### Written task
Return each line of the listing that contains the string "data".
******
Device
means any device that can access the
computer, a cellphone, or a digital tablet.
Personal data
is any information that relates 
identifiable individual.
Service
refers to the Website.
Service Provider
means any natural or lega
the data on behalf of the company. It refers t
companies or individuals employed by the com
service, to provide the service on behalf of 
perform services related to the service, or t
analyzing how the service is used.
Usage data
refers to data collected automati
******
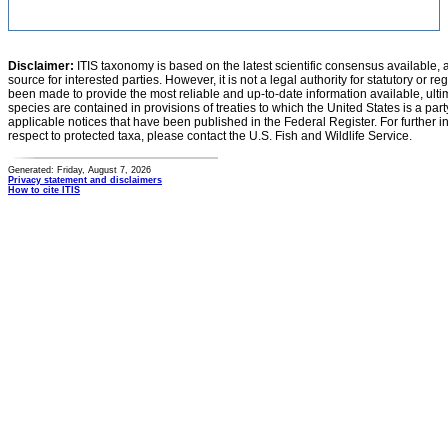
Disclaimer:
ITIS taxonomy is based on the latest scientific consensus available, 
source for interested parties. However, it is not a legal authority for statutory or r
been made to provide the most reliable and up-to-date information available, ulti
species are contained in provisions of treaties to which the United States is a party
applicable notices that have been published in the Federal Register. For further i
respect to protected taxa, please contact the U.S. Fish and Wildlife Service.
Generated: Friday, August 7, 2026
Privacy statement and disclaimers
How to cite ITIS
******
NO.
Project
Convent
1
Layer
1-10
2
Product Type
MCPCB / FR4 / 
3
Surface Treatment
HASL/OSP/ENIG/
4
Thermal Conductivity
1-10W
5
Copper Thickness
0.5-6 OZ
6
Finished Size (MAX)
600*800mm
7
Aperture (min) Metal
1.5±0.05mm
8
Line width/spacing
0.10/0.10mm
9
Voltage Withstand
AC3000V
******
### Result
Personal data
the data on behalf of the company. It refers t
Usage data
refers to data collected automati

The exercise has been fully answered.